Die Straßen werden von Grund auf saniert, weil der Unterbau, so Gerhard Handels, keine ausreichende Tragfähigkeit habe, was sich unter anderem an Netzrissen im Belag zeige. Vom Erscheinungsbild her wird die neue Oberfläche der der Jülicher- und der südlichen Reuleauxstraße angepasst sein, die bereits fertiggestellt sind.

Unmut gab es am Dienstag vor allem wegen der Parkplatzplanung. Für zwei Abschnitte auf der Nordseite der Liebfrauenstraße hat die Stadt Stellplätze senkrecht zur Fahrbahn vorgesehen, darunter in einem größeren Bereich südlich der Liebfrauenschule.
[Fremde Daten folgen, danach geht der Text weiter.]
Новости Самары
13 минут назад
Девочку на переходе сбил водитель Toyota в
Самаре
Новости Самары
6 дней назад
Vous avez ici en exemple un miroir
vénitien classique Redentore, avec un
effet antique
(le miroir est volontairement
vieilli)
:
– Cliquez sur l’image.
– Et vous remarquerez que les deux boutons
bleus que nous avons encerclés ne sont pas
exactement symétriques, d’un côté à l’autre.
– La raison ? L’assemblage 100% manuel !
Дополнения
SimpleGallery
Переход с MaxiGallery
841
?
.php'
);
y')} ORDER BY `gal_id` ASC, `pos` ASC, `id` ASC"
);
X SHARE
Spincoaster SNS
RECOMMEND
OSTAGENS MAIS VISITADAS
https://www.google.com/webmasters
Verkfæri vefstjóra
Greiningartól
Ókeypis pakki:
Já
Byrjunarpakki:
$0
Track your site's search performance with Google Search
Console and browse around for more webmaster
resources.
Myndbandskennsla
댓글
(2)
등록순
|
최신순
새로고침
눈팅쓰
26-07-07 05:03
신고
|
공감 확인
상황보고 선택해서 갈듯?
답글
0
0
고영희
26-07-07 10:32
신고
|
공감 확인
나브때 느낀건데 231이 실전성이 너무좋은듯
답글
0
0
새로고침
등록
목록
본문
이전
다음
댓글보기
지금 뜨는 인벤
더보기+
Hier wie an anderer Stelle auch sollen Bäume gefällt werden, die laut Stadt nicht mehr vital sind. Insgesamt acht Bäume sind betroffen, die durch insgesamt zwölf neue ersetzt werden sollen.

„Diese Parkplätze werden nicht gebraucht”, meldete sich ein Anwohner. „Unsere Straße hat den Charakter einer Allee. Jetzt werden große Lücken gerissen, danach hat sie den Charakter eines Parkplatzes.” Der ganze Saal applaudierte. In einer spontanen Befragung der Nachbarn hätten sich quasi alle gegen Senkrechtparken ausgesprochen.

Hermann Gödde meinte: „Wenn Sie sagen, eine Senkrechtaufstellung wollen wir nicht, dann werden wir dies dem Planungsausschuss mitteilen.” Und: „Gehen Sie davon aus, dass wir jeden Baum möglichst ortsnah ersetzen.”